What matters is not just the intrinsic quality of a page, but empirical proof of its value: user behavior. In the absence of engagement, the algorithm interprets the page as irrelevant and removes it. Not out of malice, but as a matter of economies of scale — as I had already anticipated in a recent article.
Link to: Sustainability, AI, and the Traffic Collapse: the Hidden Environmental Cost and New Challenges for Digital Publishers
From Abundance to Scarcity
For at least two decades, SEO fed on a basic assumption: more pages = more chances of capturing an opportunity. In 2025, that paradigm has flipped.
Content production, which has grown exponentially thanks to generative artificial intelligence and the unchecked proliferation of speculative sites, has saturated the web at a speed never seen before. Every day, dozens upon dozens of new sites launch, millions of pages go live — often indistinguishable from one another. For Google, the index has become a territory to be managed, not expanded.

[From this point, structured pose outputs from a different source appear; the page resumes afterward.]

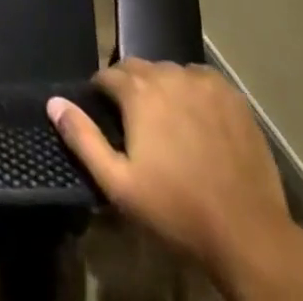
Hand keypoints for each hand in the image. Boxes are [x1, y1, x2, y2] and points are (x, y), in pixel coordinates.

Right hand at [49, 61, 302, 295]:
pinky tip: (198, 121)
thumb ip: (83, 138)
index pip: (107, 75)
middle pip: (138, 69)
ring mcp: (202, 81)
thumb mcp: (120, 185)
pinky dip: (193, 92)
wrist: (248, 233)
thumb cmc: (177, 210)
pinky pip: (200, 80)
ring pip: (170, 73)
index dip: (102, 93)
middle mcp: (168, 74)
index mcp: (138, 91)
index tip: (105, 114)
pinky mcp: (230, 94)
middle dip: (131, 89)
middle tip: (136, 124)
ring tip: (168, 123)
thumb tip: (53, 102)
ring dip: (162, 89)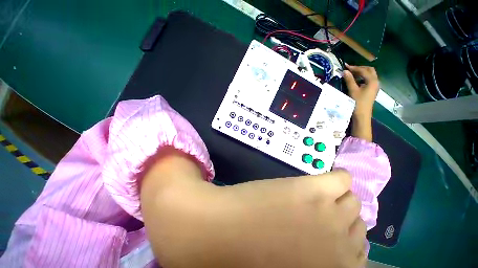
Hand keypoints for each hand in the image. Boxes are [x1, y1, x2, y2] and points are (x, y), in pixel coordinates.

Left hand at [142, 158, 366, 267]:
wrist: (219, 231)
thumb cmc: (249, 255)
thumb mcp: (292, 264)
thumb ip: (316, 259)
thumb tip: (325, 245)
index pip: (359, 253)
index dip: (343, 239)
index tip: (328, 230)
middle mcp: (341, 247)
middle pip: (356, 223)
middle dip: (340, 217)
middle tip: (318, 211)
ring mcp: (328, 214)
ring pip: (352, 200)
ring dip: (337, 198)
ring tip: (316, 196)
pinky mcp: (312, 190)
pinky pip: (342, 179)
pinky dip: (338, 179)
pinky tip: (326, 180)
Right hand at [343, 64, 378, 141]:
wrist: (362, 114)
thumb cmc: (358, 102)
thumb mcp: (353, 90)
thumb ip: (349, 80)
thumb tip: (345, 71)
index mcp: (372, 81)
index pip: (363, 70)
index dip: (354, 67)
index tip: (345, 66)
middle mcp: (376, 81)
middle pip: (369, 70)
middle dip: (359, 68)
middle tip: (350, 69)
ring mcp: (375, 86)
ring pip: (369, 75)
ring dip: (361, 72)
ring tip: (351, 73)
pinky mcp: (372, 89)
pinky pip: (368, 79)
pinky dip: (362, 77)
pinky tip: (355, 80)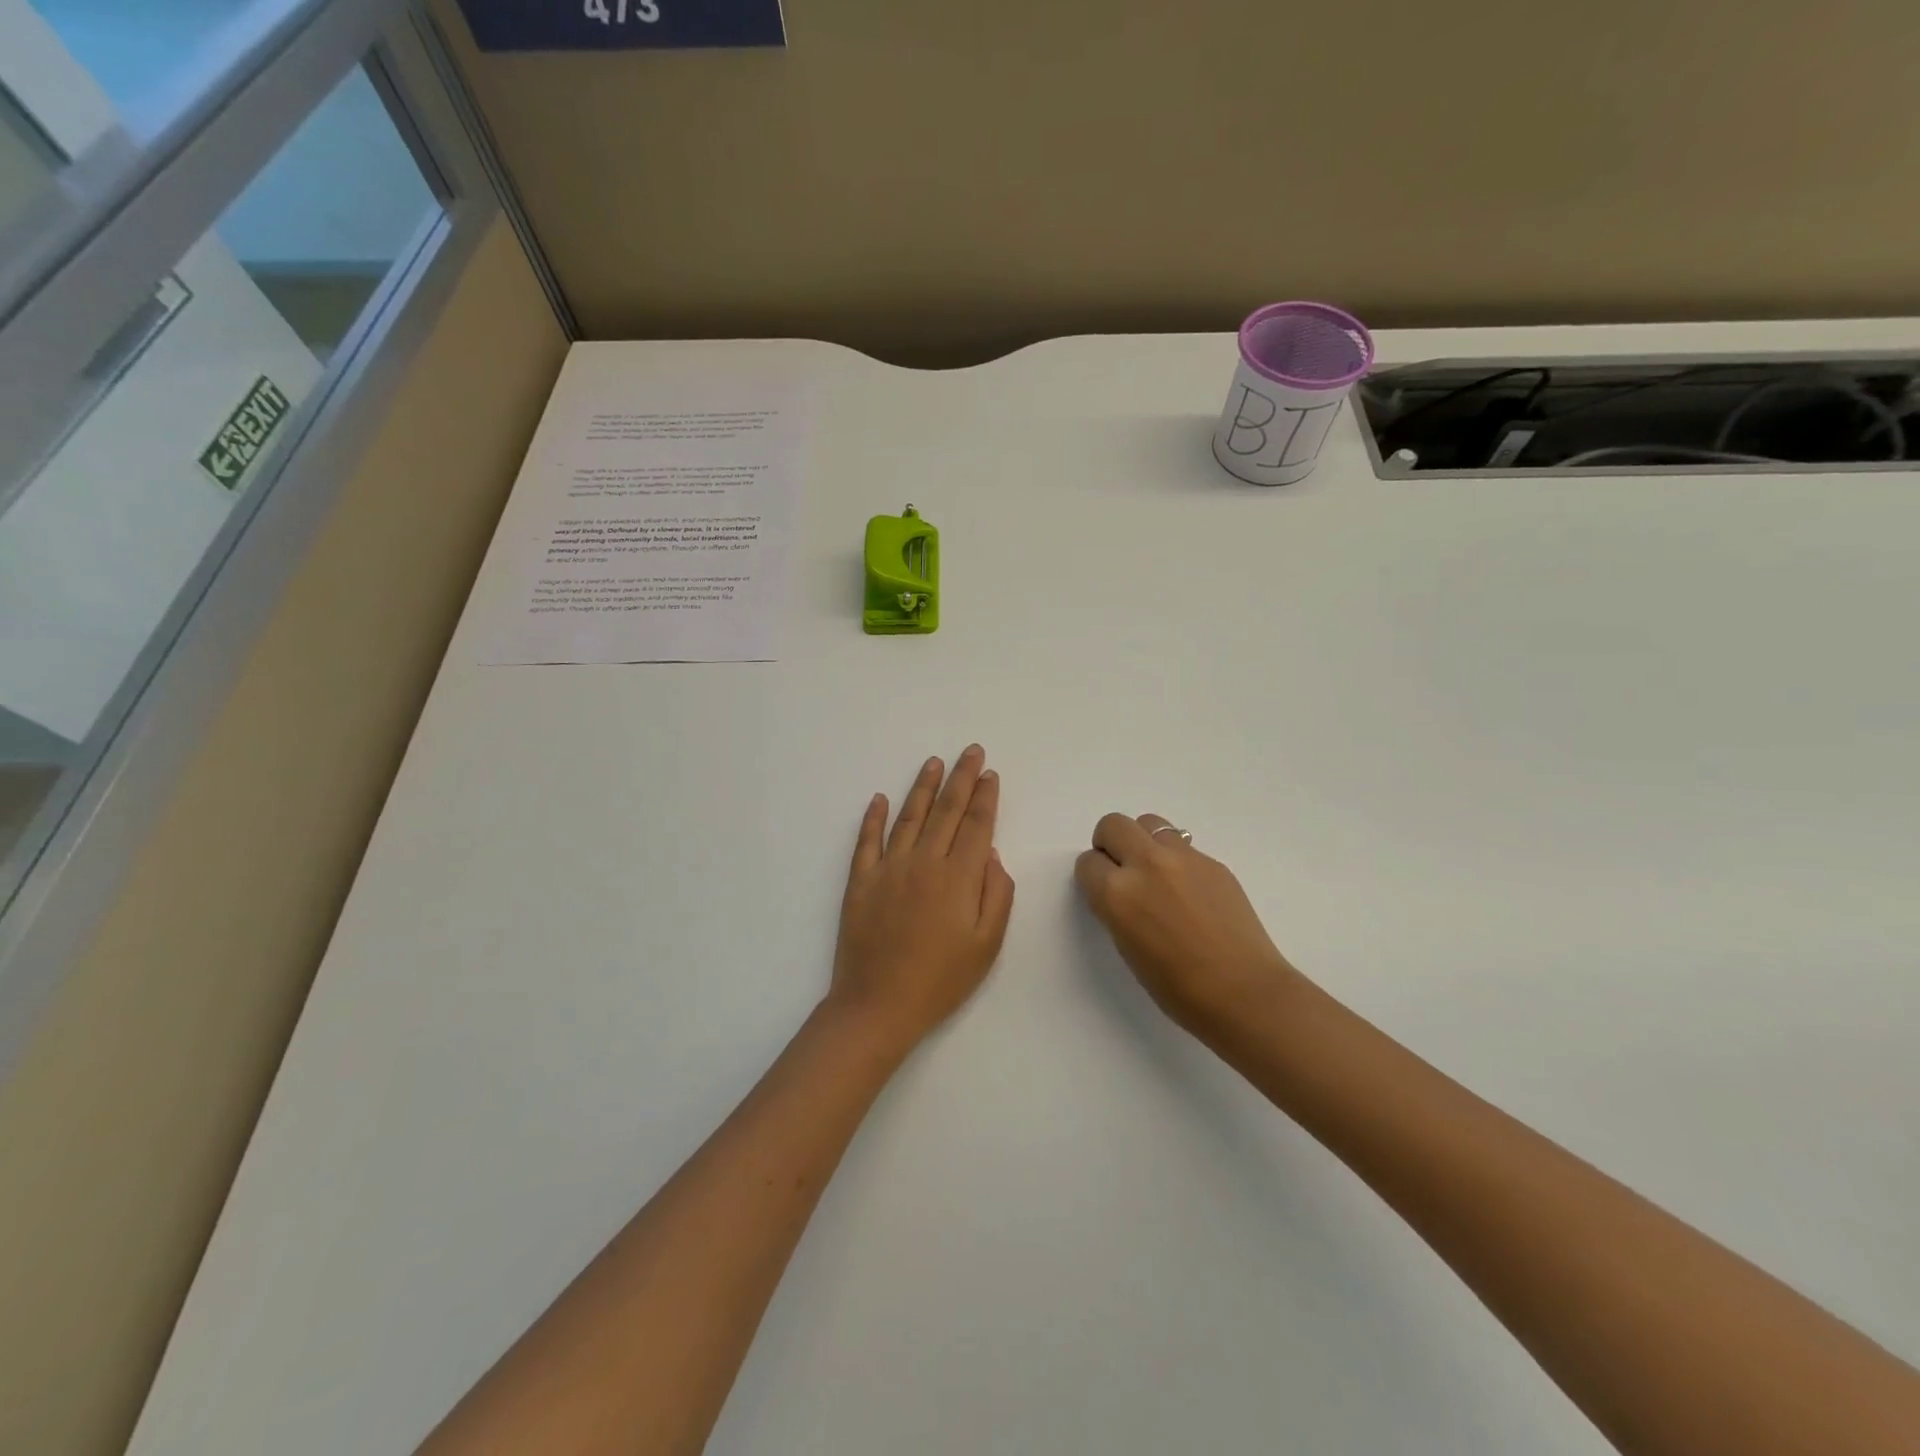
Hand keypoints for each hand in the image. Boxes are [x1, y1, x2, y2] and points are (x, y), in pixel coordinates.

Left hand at [827, 746, 1015, 1051]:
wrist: (878, 1006)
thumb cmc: (941, 981)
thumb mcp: (987, 945)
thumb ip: (996, 894)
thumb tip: (990, 853)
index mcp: (958, 877)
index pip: (976, 825)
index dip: (984, 797)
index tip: (989, 774)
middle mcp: (923, 862)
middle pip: (946, 810)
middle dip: (961, 778)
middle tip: (971, 751)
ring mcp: (888, 868)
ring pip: (909, 816)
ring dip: (923, 786)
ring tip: (933, 762)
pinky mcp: (860, 880)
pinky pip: (866, 840)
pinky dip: (872, 817)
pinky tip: (878, 798)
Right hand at [1074, 813, 1302, 1044]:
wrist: (1244, 992)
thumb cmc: (1178, 988)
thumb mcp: (1127, 949)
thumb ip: (1117, 909)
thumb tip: (1121, 890)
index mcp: (1117, 893)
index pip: (1088, 862)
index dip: (1093, 877)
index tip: (1103, 891)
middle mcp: (1146, 864)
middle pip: (1113, 825)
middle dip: (1110, 843)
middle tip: (1121, 869)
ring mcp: (1183, 858)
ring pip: (1149, 823)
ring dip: (1143, 841)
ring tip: (1155, 872)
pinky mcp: (1213, 861)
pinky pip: (1182, 845)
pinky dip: (1175, 859)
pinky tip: (1189, 891)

As Adam Gent, founder of Indexing Insight, observes:
“Indexing is no longer automatic: it has to be earned. 88% of the pages removed in our sample of 1.7 million URLs had quality issues or low engagement.” (Indexing Insight Report, June 2025)
In other words, the logic has changed: abundance has become a cost. Google prioritizes efficiency and reduces redundancy. The objective is no longer to archive everything, but to ensure the index remains useful and to enhance the user experience.
The Invisible Semantics of Algorithmic Reputation
Within this “new economy of relevance,” an invisible semantics of trust is taking shape. Google interprets the value of content through a combination of quantitative and qualitative signals that, taken together, form a genuine digital reputation.
Link to: From Brand to Source: the Silent Evolution Rewriting the Future (and Present) of Digital Publishing
It is not something that can be calculated with a score or a single metric, but an algorithmic narrative built over time:
- Who you are;
- What you publish;
- How the public responds to your content;
- How relevant you are to others.
From this perspective, de-indexing is not a failure, but a judgment of momentary irrelevance. A page can be “read but not retained” — much like an article published but not considered noteworthy by a scientific journal.
The Index as a Mirror of Trust
There is an almost anthropological dimension to this transformation: the index does not just measure content, but the credibility of the context that produces it. Google is evolving from a search engine into a curator of collective knowledge, where visibility is granted to those who maintain consistency, authenticity, and recognizability — factors we have long highlighted in our advisory work as fundamental, requiring dedicated strategies to build.
The trend is clear: the web is moving from a universal, inclusive, and indiscriminate index to an intentional index built on criteria of value, relevance, and trust. It is a structural transition: digital existence becomes a concession, not a certainty.
In the new information ecosystem, visibility is no longer taken for granted — it is negotiated. Google is no longer the memory of the web, but its selective conscience.
Fortunately, not everyone is suffering through this change: some are understanding and anticipating it. The work we carry out in close collaboration with some of the leading publishing organizations confirms that those who manage to adopt a more conscious, strategic, and value-oriented approach prove to be more resilient.